### Instructions for the task
Quote every line of all the records below verbatim, keeping their original order.

### The data

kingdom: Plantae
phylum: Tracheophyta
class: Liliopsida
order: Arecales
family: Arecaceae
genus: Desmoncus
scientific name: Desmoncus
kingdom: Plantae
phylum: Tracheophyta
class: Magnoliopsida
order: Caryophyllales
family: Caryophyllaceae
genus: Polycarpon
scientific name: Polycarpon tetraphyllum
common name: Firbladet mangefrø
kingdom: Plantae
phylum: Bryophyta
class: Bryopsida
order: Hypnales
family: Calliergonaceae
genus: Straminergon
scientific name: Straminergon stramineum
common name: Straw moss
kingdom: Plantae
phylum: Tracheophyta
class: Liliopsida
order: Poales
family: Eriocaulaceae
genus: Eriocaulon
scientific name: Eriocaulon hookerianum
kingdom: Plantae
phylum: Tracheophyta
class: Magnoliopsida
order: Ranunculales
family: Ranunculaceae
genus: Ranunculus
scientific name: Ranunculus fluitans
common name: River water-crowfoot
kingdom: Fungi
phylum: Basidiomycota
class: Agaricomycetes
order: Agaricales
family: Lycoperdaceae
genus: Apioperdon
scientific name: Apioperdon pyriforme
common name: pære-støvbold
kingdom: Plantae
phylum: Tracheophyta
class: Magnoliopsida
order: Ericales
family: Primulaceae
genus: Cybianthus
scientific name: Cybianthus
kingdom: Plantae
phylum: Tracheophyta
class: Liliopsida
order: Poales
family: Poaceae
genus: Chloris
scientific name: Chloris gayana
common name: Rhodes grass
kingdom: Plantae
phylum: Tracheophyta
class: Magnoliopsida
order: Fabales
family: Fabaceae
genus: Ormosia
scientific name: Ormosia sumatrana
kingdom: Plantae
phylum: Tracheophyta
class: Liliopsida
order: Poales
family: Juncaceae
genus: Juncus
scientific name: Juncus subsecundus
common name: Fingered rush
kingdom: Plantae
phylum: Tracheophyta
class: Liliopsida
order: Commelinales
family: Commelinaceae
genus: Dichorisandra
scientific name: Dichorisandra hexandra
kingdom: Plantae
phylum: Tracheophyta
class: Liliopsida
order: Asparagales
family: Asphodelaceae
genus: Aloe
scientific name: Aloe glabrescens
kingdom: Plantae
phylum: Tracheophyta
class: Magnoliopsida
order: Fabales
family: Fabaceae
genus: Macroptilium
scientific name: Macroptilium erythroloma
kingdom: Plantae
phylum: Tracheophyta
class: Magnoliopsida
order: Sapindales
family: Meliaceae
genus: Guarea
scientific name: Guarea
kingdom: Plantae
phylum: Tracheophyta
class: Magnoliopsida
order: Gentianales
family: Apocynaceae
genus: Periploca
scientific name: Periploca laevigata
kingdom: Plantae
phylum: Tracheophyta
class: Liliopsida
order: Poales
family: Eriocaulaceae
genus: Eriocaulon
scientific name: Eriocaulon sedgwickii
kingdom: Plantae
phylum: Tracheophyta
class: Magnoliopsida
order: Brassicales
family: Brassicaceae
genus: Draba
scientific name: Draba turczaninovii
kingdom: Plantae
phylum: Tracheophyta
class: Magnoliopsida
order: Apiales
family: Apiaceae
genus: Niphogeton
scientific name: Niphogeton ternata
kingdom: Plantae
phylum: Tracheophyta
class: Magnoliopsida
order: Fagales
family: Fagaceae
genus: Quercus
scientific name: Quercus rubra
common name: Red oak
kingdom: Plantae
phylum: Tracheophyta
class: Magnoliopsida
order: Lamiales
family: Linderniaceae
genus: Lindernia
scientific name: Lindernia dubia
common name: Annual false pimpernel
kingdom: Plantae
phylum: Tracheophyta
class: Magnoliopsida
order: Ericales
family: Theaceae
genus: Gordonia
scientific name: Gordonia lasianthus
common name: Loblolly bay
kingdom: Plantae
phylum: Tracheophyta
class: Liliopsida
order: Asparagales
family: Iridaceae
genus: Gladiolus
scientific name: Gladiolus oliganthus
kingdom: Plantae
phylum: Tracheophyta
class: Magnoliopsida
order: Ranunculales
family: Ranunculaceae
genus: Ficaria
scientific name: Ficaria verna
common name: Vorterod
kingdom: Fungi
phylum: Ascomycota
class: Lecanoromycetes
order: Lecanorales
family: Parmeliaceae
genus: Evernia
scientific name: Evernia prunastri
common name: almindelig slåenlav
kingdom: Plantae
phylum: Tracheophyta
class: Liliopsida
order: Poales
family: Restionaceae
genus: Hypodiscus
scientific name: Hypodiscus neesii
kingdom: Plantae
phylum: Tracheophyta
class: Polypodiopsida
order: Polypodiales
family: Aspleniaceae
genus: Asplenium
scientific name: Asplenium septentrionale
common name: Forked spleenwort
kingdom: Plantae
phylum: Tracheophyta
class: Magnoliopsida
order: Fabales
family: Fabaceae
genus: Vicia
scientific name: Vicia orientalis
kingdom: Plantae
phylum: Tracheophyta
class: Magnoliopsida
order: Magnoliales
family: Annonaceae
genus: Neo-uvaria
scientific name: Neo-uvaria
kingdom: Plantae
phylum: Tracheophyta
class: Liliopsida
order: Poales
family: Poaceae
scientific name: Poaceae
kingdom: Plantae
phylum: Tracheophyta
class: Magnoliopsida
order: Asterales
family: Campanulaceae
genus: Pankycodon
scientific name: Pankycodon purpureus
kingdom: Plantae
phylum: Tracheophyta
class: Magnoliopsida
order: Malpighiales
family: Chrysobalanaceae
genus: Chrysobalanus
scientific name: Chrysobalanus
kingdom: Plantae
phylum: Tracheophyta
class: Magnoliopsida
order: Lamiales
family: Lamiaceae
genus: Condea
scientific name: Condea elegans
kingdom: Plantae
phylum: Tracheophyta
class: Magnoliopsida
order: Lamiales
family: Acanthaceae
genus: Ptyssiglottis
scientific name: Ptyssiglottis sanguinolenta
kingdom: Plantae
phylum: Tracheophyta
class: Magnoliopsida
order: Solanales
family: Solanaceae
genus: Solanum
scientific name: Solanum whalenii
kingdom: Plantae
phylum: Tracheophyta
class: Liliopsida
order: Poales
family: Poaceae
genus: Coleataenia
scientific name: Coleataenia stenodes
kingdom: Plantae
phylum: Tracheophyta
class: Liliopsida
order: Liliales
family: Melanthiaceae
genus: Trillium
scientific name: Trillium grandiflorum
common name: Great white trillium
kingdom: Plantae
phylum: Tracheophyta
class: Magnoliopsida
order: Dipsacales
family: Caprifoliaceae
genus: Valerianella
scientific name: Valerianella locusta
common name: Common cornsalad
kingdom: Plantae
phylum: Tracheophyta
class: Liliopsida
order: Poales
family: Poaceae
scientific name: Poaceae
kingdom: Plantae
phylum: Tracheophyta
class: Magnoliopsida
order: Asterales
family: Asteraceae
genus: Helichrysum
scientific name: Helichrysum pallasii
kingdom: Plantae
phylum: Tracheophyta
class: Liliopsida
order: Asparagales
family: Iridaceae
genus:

### Expected answer
kingdom: Plantae
phylum: Tracheophyta
class: Liliopsida
order: Arecales
family: Arecaceae
genus: Desmoncus
scientific name: Desmoncus
kingdom: Plantae
phylum: Tracheophyta
class: Magnoliopsida
order: Caryophyllales
family: Caryophyllaceae
genus: Polycarpon
scientific name: Polycarpon tetraphyllum
common name: Firbladet mangefrø
kingdom: Plantae
phylum: Bryophyta
class: Bryopsida
order: Hypnales
family: Calliergonaceae
genus: Straminergon
scientific name: Straminergon stramineum
common name: Straw moss
kingdom: Plantae
phylum: Tracheophyta
class: Liliopsida
order: Poales
family: Eriocaulaceae
genus: Eriocaulon
scientific name: Eriocaulon hookerianum
kingdom: Plantae
phylum: Tracheophyta
class: Magnoliopsida
order: Ranunculales
family: Ranunculaceae
genus: Ranunculus
scientific name: Ranunculus fluitans
common name: River water-crowfoot
kingdom: Fungi
phylum: Basidiomycota
class: Agaricomycetes
order: Agaricales
family: Lycoperdaceae
genus: Apioperdon
scientific name: Apioperdon pyriforme
common name: pære-støvbold
kingdom: Plantae
phylum: Tracheophyta
class: Magnoliopsida
order: Ericales
family: Primulaceae
genus: Cybianthus
scientific name: Cybianthus
kingdom: Plantae
phylum: Tracheophyta
class: Liliopsida
order: Poales
family: Poaceae
genus: Chloris
scientific name: Chloris gayana
common name: Rhodes grass
kingdom: Plantae
phylum: Tracheophyta
class: Magnoliopsida
order: Fabales
family: Fabaceae
genus: Ormosia
scientific name: Ormosia sumatrana
kingdom: Plantae
phylum: Tracheophyta
class: Liliopsida
order: Poales
family: Juncaceae
genus: Juncus
scientific name: Juncus subsecundus
common name: Fingered rush
kingdom: Plantae
phylum: Tracheophyta
class: Liliopsida
order: Commelinales
family: Commelinaceae
genus: Dichorisandra
scientific name: Dichorisandra hexandra
kingdom: Plantae
phylum: Tracheophyta
class: Liliopsida
order: Asparagales
family: Asphodelaceae
genus: Aloe
scientific name: Aloe glabrescens
kingdom: Plantae
phylum: Tracheophyta
class: Magnoliopsida
order: Fabales
family: Fabaceae
genus: Macroptilium
scientific name: Macroptilium erythroloma
kingdom: Plantae
phylum: Tracheophyta
class: Magnoliopsida
order: Sapindales
family: Meliaceae
genus: Guarea
scientific name: Guarea
kingdom: Plantae
phylum: Tracheophyta
class: Magnoliopsida
order: Gentianales
family: Apocynaceae
genus: Periploca
scientific name: Periploca laevigata
kingdom: Plantae
phylum: Tracheophyta
class: Liliopsida
order: Poales
family: Eriocaulaceae
genus: Eriocaulon
scientific name: Eriocaulon sedgwickii
kingdom: Plantae
phylum: Tracheophyta
class: Magnoliopsida
order: Brassicales
family: Brassicaceae
genus: Draba
scientific name: Draba turczaninovii
kingdom: Plantae
phylum: Tracheophyta
class: Magnoliopsida
order: Apiales
family: Apiaceae
genus: Niphogeton
scientific name: Niphogeton ternata
kingdom: Plantae
phylum: Tracheophyta
class: Magnoliopsida
order: Fagales
family: Fagaceae
genus: Quercus
scientific name: Quercus rubra
common name: Red oak
kingdom: Plantae
phylum: Tracheophyta
class: Magnoliopsida
order: Lamiales
family: Linderniaceae
genus: Lindernia
scientific name: Lindernia dubia
common name: Annual false pimpernel
kingdom: Plantae
phylum: Tracheophyta
class: Magnoliopsida
order: Ericales
family: Theaceae
genus: Gordonia
scientific name: Gordonia lasianthus
common name: Loblolly bay
kingdom: Plantae
phylum: Tracheophyta
class: Liliopsida
order: Asparagales
family: Iridaceae
genus: Gladiolus
scientific name: Gladiolus oliganthus
kingdom: Plantae
phylum: Tracheophyta
class: Magnoliopsida
order: Ranunculales
family: Ranunculaceae
genus: Ficaria
scientific name: Ficaria verna
common name: Vorterod
kingdom: Fungi
phylum: Ascomycota
class: Lecanoromycetes
order: Lecanorales
family: Parmeliaceae
genus: Evernia
scientific name: Evernia prunastri
common name: almindelig slåenlav
kingdom: Plantae
phylum: Tracheophyta
class: Liliopsida
order: Poales
family: Restionaceae
genus: Hypodiscus
scientific name: Hypodiscus neesii
kingdom: Plantae
phylum: Tracheophyta
class: Polypodiopsida
order: Polypodiales
family: Aspleniaceae
genus: Asplenium
scientific name: Asplenium septentrionale
common name: Forked spleenwort
kingdom: Plantae
phylum: Tracheophyta
class: Magnoliopsida
order: Fabales
family: Fabaceae
genus: Vicia
scientific name: Vicia orientalis
kingdom: Plantae
phylum: Tracheophyta
class: Magnoliopsida
order: Magnoliales
family: Annonaceae
genus: Neo-uvaria
scientific name: Neo-uvaria
kingdom: Plantae
phylum: Tracheophyta
class: Liliopsida
order: Poales
family: Poaceae
scientific name: Poaceae
kingdom: Plantae
phylum: Tracheophyta
class: Magnoliopsida
order: Asterales
family: Campanulaceae
genus: Pankycodon
scientific name: Pankycodon purpureus
kingdom: Plantae
phylum: Tracheophyta
class: Magnoliopsida
order: Malpighiales
family: Chrysobalanaceae
genus: Chrysobalanus
scientific name: Chrysobalanus
kingdom: Plantae
phylum: Tracheophyta
class: Magnoliopsida
order: Lamiales
family: Lamiaceae
genus: Condea
scientific name: Condea elegans
kingdom: Plantae
phylum: Tracheophyta
class: Magnoliopsida
order: Lamiales
family: Acanthaceae
genus: Ptyssiglottis
scientific name: Ptyssiglottis sanguinolenta
kingdom: Plantae
phylum: Tracheophyta
class: Magnoliopsida
order: Solanales
family: Solanaceae
genus: Solanum
scientific name: Solanum whalenii
kingdom: Plantae
phylum: Tracheophyta
class: Liliopsida
order: Poales
family: Poaceae
genus: Coleataenia
scientific name: Coleataenia stenodes
kingdom: Plantae
phylum: Tracheophyta
class: Liliopsida
order: Liliales
family: Melanthiaceae
genus: Trillium
scientific name: Trillium grandiflorum
common name: Great white trillium
kingdom: Plantae
phylum: Tracheophyta
class: Magnoliopsida
order: Dipsacales
family: Caprifoliaceae
genus: Valerianella
scientific name: Valerianella locusta
common name: Common cornsalad
kingdom: Plantae
phylum: Tracheophyta
class: Liliopsida
order: Poales
family: Poaceae
scientific name: Poaceae
kingdom: Plantae
phylum: Tracheophyta
class: Magnoliopsida
order: Asterales
family: Asteraceae
genus: Helichrysum
scientific name: Helichrysum pallasii
kingdom: Plantae
phylum: Tracheophyta
class: Liliopsida
order: Asparagales
family: Iridaceae
genus:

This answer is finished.